Penso agora nas coisas que Maria Alice me contou. Cada tarde, ela chegava e desabafava. Tinha ido visitar Lígia. Voltava arrasada, precisava de mim para se recuperar. Lígia tinha voltado grávida da última viagem. Sentiu-se mal e foi ao médico. O médico: “Precisa abortar. Já. E fazer uma operação.” Abriram e fecharam. Nada a fazer, disse o médico. Lígia ficou sabendo. Percebeu o clima à sua volta e exigiu que contassem tudo. Foi para casa. Ficou de cama, porque as pernas tinham se quebrado e os ossos não se consolidavam. Só permitia visita de Maria Alice, dia sim, dia não. Era o contato com o mundo, com as coisas.
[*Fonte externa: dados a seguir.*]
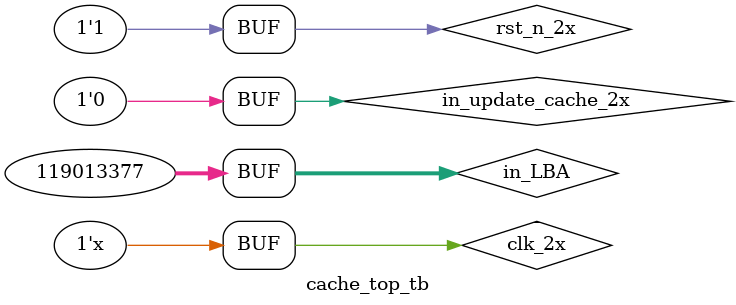
<source format=v>
`timescale 1ns / 1ps


module cache_top_tb;

	// Inputs
	reg clk_2x;
	reg rst_n_2x;
	reg [31:0] in_LBA;
	reg in_update_cache_2x;

	// Outputs


	// Instantiate the Unit Under Test (UUT)
	cache_top uut (
		.clk_2x(clk_2x), 
		.rst_n_2x(rst_n_2x), 
		.in_LBA(in_LBA), 
		.in_update_cache_2x(in_update_cache_2x)

	);

	initial begin
		// Initialize Inputs
		rst_n_2x = 0;
		clk_2x =0;
		in_update_cache_2x<=0;
		in_LBA<=0;
		// Wait 400 ns for global reset to finish
		#100;    
		// Add stimulus here
		rst_n_2x = 1;
		
		#200; 		
		in_update_cache_2x<=1;
		in_LBA<=32'h19860001;
		#10;
		in_update_cache_2x<=0;
		
		#400;
		in_update_cache_2x<=1;
		in_LBA<=32'h07180001;		
		#10;
		in_update_cache_2x<=0;			
	end
	
  // Clock generation  
  
always
    #5 clk_2x = ~clk_2x;  	
		
      
endmodule


</source>
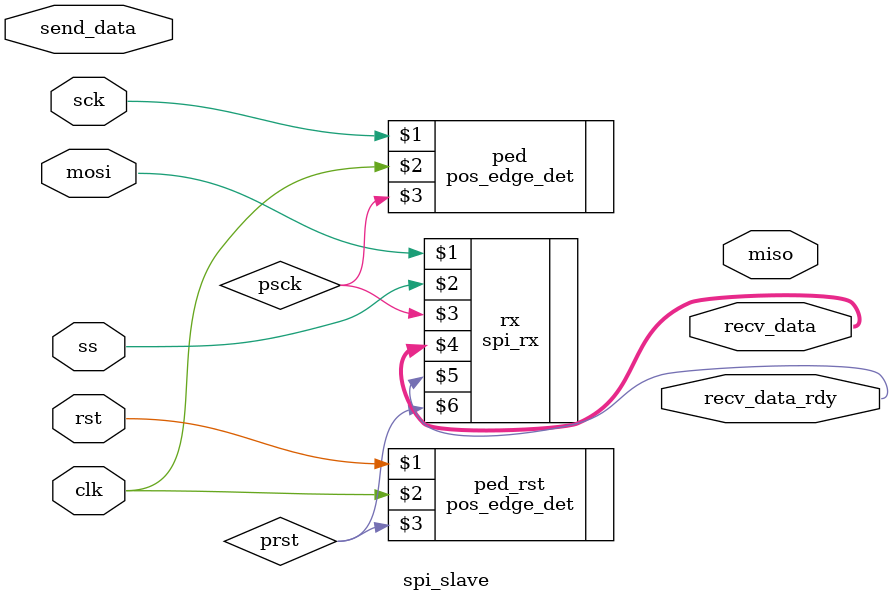
<source format=v>

module spi_slave
  #(parameter SEND_DATA_LEN = 12, parameter RECV_DATA_LEN = 8)(
  output wire miso,
  input wire mosi,
  input wire ss,
  input wire sck,

  input wire [SEND_DATA_LEN - 1 : 0] send_data,
  output wire [RECV_DATA_LEN - 1 : 0] recv_data,
  output wire recv_data_rdy,
  input wire clk,
  input wire rst
);
  wire psck;
  wire prst;

  pos_edge_det ped(sck, clk, psck);
  pos_edge_det ped_rst(rst, clk, prst);

  // spi_tx #(.DATA_LENGTH(SEND_DATA_LEN)) tx(miso, ss, sck, send_data);

  spi_rx #(.DATA_LENGTH(RECV_DATA_LEN)) rx(mosi, ss, psck,
                                           recv_data, recv_data_rdy, prst);

endmodule

</source>
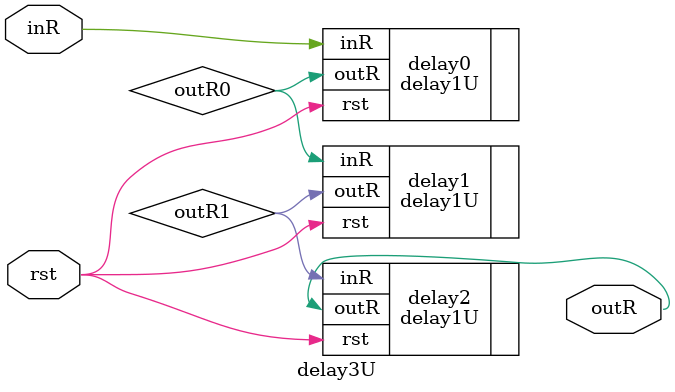
<source format=v>
`timescale 1ns / 1ps


module delay3U(
    inR, outR, rst
    );
    input inR;
    output outR;
    input rst;
    
    wire outR0,outR1;
    (*KEEP="TRUE"*)(*dont_touch = "yes"*)(*OPTIMIZE="OFF"*)delay1U delay0(.inR(inR), .outR(outR0), .rst(rst));
    (*KEEP="TRUE"*)(*dont_touch = "yes"*)(*OPTIMIZE="OFF"*)delay1U delay1(.inR(outR0), .outR(outR1), .rst(rst));
    (*KEEP="TRUE"*)(*dont_touch = "yes"*)(*OPTIMIZE="OFF"*)delay1U delay2(.inR(outR1), .outR(outR), .rst(rst));
    
endmodule

</source>
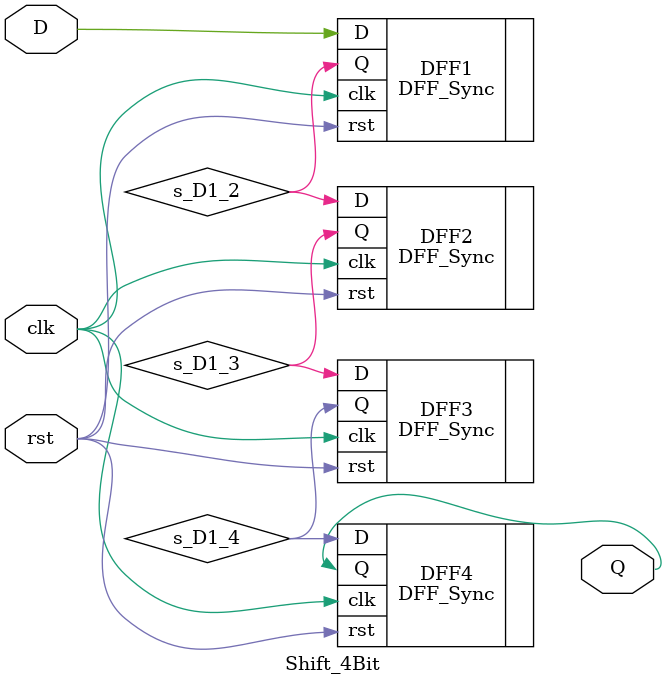
<source format=v>
module Shift_4Bit(
    D,
    clk,
    rst,
    Q
);
    input D, clk, rst;
    output Q;
    wire s_D1_2, s_D2_3, s_D3_4;

    DFF_Sync DFF1(
    .D      (D),
    .clk    (clk),
    .rst    (rst),
    .Q      (s_D1_2)
    );
    DFF_Sync DFF2(
    .D      (s_D1_2),
    .clk    (clk),
    .rst    (rst),
    .Q      (s_D1_3)
    );
    DFF_Sync DFF3(
    .D      (s_D1_3),
    .clk    (clk),
    .rst    (rst),
    .Q      (s_D1_4)
    );
    DFF_Sync DFF4(
    .D      (s_D1_4),
    .clk    (clk),
    .rst    (rst),
    .Q      (Q)
    );

endmodule 


</source>
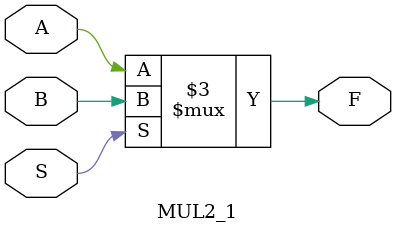
<source format=v>
module MUL2_1(A, B, S, F);
    input A, B, S;
    output F;

    reg F;

    always @(A or B or S)
        begin
            F = A;
            if (S)
                F = B;
        end
endmodule
</source>
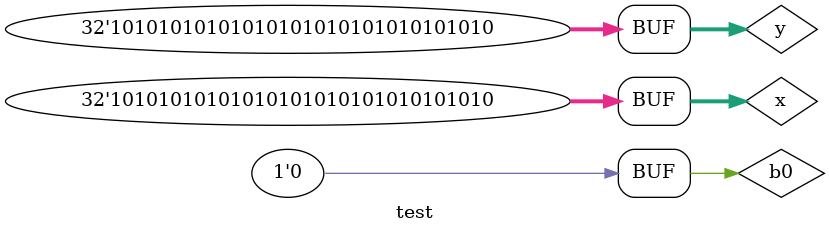
<source format=v>
`timescale 1ns / 1ps


module test;

	// Inputs
	reg [31:0] x;
	reg [31:0] y;
	reg b0;

	// Outputs
	wire b32;
	wire [31:0] d;

	// Instantiate the Unit Under Test (UUT)
	binary_subtractor_32_bit_using_subtractors uut (
		.b32(b32), 
		.d(d), 
		.x(x), 
		.y(y), 
		.b0(b0)
	);

	initial begin
		// Initialize Inputs
		x = 32'b 10101010101010101010101010101010;
		y = 32'b 10101010101010101010101010101010;
		b0 = 0;

		// Wait 100 ns for global reset to finish
		#100;
        
		// Add stimulus here

	end
      
endmodule


</source>
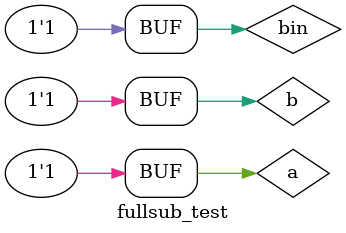
<source format=v>

`timescale 1 ns/10 ps

module fullsub(a,b,bin,diff,borrow);

   input a,b,bin;
   output wire diff,borrow;


assign diff=a^b^bin;
assign borrow=(~a&bin)|(~a&b)|(b&bin);
endmodule

module fullsub_test;
reg a,b,bin;
wire diff,borrow;

fullsub UUT(.a(a),.b(b),.bin(bin),.diff(diff),.borrow(borrow));
initial begin
$monitor($time,"a=%b b=%b bin=%b diff=%b borrow=%b",a,b,bin,diff,borrow);
a=0;
b=0;
bin=0;
#10
a=0;
b=0;
bin=1;
#10
a=0;
b=1;
bin=0;
#10
a=0;
b=1;
bin=1;
#10
a=1;
b=0;
bin=0;
#10
a=1;
b=0;
bin=1;
#10
a=1;
b=1;
bin=0;
#10
a=1;
b=1;
bin=1;
end
endmodule






</source>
E lia estranhos livros sobre a vida além da morte. Continuava rasgando os contos que escrevia, trabalhava nos esboços. Parece que desejava permanecer de algum modo. Não confiava na memória das pessoas que a queriam. Queria mais. Achava que era bobagem tudo que fizera. A esnobe que tinha sido. Refez tudo em sua cabeça. Até que um dia não quis mais receber Maria Alice. Mandou dizer que estava com dores. Muito feia. Maria Alice ficava na sala, mandava escritos, recebia bilhetes.

“É hoje, me decidi.” Zé Mário estava quase gritando comigo. “Tem de ser hoje. Para o que der e vier. Vamos lá?”

E sorria. Firme, confiante. Tranquilo. Como vou contar que ela morreu há dois dias?

Fonte:
Ignácio de Loyola Brandão. Cabeças de Segunda-Feira. RJ: Codecri, 1983.